_Action item_
Narrow the data below down to the lines containing "数据写成功了".

(Collected data)
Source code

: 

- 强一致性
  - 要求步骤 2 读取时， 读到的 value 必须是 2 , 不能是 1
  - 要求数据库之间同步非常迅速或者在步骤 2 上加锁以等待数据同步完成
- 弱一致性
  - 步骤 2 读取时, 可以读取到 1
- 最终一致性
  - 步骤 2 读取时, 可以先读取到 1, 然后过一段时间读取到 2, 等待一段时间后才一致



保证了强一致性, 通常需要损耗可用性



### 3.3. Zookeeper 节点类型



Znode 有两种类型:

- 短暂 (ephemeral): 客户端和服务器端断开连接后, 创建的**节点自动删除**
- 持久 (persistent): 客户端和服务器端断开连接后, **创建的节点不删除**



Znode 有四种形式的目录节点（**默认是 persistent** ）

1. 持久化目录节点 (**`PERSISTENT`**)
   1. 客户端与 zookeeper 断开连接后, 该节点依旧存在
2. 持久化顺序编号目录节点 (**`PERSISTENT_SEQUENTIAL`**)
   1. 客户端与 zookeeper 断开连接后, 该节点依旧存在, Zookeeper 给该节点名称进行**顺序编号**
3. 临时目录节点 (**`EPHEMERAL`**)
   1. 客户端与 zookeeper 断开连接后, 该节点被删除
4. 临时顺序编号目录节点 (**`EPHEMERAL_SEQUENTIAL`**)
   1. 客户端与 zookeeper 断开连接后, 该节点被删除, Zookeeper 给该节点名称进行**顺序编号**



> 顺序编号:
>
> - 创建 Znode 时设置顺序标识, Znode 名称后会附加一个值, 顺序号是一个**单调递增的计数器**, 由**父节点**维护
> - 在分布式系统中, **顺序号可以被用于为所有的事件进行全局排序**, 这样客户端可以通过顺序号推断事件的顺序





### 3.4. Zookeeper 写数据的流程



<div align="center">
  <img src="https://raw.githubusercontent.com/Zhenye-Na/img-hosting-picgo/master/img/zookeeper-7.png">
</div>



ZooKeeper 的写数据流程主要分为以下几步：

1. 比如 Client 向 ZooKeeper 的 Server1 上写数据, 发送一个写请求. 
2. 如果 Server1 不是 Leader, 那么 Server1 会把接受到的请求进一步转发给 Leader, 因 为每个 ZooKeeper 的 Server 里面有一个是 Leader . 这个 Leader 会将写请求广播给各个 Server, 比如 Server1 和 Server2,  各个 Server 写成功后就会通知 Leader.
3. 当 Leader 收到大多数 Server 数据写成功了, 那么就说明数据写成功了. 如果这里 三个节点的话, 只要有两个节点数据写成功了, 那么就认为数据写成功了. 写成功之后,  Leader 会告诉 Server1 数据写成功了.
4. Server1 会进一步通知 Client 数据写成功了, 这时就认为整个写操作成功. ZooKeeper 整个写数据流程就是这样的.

_Result of this exercise_
3. 当 Leader 收到大多数 Server 数据写成功了, 那么就说明数据写成功了. 如果这里 三个节点的话, 只要有两个节点数据写成功了, 那么就认为数据写成功了. 写成功之后,  Leader 会告诉 Server1 数据写成功了.
4. Server1 会进一步通知 Client 数据写成功了, 这时就认为整个写操作成功. ZooKeeper 整个写数据流程就是这样的.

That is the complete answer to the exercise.